▸ DIRECTIONS FOR THIS TASK
Change every "Modérateur" in these lines to "Responsable" and leave all other text as it is.

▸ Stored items
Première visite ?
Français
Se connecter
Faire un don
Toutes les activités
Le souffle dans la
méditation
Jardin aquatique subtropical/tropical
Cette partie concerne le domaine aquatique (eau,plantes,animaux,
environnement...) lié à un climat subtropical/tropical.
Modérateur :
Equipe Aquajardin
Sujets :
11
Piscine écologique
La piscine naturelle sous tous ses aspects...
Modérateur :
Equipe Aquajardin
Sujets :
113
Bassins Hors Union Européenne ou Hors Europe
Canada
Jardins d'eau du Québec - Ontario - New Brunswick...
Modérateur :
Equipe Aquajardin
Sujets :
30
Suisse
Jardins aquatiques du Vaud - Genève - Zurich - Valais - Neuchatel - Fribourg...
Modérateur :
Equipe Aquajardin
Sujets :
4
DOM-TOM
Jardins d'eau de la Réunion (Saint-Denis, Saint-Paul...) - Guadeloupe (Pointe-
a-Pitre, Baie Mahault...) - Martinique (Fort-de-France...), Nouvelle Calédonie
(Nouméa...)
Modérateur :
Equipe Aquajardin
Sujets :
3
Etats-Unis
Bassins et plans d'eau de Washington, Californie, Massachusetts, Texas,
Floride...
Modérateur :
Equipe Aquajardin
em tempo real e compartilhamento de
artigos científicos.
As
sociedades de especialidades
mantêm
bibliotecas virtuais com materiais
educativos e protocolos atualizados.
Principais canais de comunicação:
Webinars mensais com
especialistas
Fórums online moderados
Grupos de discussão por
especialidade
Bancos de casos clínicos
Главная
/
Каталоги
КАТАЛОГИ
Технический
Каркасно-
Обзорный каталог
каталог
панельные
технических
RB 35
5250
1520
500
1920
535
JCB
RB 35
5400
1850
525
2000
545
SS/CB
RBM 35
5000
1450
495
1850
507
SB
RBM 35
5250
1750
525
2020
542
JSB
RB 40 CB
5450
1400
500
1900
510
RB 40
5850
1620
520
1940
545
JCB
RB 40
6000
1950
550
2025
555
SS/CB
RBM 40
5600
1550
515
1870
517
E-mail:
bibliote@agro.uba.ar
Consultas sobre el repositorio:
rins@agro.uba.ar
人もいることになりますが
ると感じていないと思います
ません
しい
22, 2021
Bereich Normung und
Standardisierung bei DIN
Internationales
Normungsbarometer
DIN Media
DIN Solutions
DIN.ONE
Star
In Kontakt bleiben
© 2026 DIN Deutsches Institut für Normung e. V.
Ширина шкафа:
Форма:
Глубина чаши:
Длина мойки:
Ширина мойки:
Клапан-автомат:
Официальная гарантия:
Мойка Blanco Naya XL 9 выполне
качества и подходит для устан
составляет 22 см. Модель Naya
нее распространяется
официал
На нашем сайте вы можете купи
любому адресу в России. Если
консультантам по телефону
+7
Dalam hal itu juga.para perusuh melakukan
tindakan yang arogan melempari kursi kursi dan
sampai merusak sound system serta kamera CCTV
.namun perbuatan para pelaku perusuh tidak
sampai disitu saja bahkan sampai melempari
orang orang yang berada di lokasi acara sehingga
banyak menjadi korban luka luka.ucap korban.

▸ COMPLETED EXERCISE
Première visite ?
Français
Se connecter
Faire un don
Toutes les activités
Le souffle dans la
méditation
Jardin aquatique subtropical/tropical
Cette partie concerne le domaine aquatique (eau,plantes,animaux,
environnement...) lié à un climat subtropical/tropical.
Responsable :
Equipe Aquajardin
Sujets :
11
Piscine écologique
La piscine naturelle sous tous ses aspects...
Responsable :
Equipe Aquajardin
Sujets :
113
Bassins Hors Union Européenne ou Hors Europe
Canada
Jardins d'eau du Québec - Ontario - New Brunswick...
Responsable :
Equipe Aquajardin
Sujets :
30
Suisse
Jardins aquatiques du Vaud - Genève - Zurich - Valais - Neuchatel - Fribourg...
Responsable :
Equipe Aquajardin
Sujets :
4
DOM-TOM
Jardins d'eau de la Réunion (Saint-Denis, Saint-Paul...) - Guadeloupe (Pointe-
a-Pitre, Baie Mahault...) - Martinique (Fort-de-France...), Nouvelle Calédonie
(Nouméa...)
Responsable :
Equipe Aquajardin
Sujets :
3
Etats-Unis
Bassins et plans d'eau de Washington, Californie, Massachusetts, Texas,
Floride...
Responsable :
Equipe Aquajardin
em tempo real e compartilhamento de
artigos científicos.
As
sociedades de especialidades
mantêm
bibliotecas virtuais com materiais
educativos e protocolos atualizados.
Principais canais de comunicação:
Webinars mensais com
especialistas
Fórums online moderados
Grupos de discussão por
especialidade
Bancos de casos clínicos
Главная
/
Каталоги
КАТАЛОГИ
Технический
Каркасно-
Обзорный каталог
каталог
панельные
технических
RB 35
5250
1520
500
1920
535
JCB
RB 35
5400
1850
525
2000
545
SS/CB
RBM 35
5000
1450
495
1850
507
SB
RBM 35
5250
1750
525
2020
542
JSB
RB 40 CB
5450
1400
500
1900
510
RB 40
5850
1620
520
1940
545
JCB
RB 40
6000
1950
550
2025
555
SS/CB
RBM 40
5600
1550
515
1870
517
E-mail:
bibliote@agro.uba.ar
Consultas sobre el repositorio:
rins@agro.uba.ar
人もいることになりますが
ると感じていないと思います
ません
しい
22, 2021
Bereich Normung und
Standardisierung bei DIN
Internationales
Normungsbarometer
DIN Media
DIN Solutions
DIN.ONE
Star
In Kontakt bleiben
© 2026 DIN Deutsches Institut für Normung e. V.
Ширина шкафа:
Форма:
Глубина чаши:
Длина мойки:
Ширина мойки:
Клапан-автомат:
Официальная гарантия:
Мойка Blanco Naya XL 9 выполне
качества и подходит для устан
составляет 22 см. Модель Naya
нее распространяется
официал
На нашем сайте вы можете купи
любому адресу в России. Если
консультантам по телефону
+7
Dalam hal itu juga.para perusuh melakukan
tindakan yang arogan melempari kursi kursi dan
sampai merusak sound system serta kamera CCTV
.namun perbuatan para pelaku perusuh tidak
sampai disitu saja bahkan sampai melempari
orang orang yang berada di lokasi acara sehingga
banyak menjadi korban luka luka.ucap korban.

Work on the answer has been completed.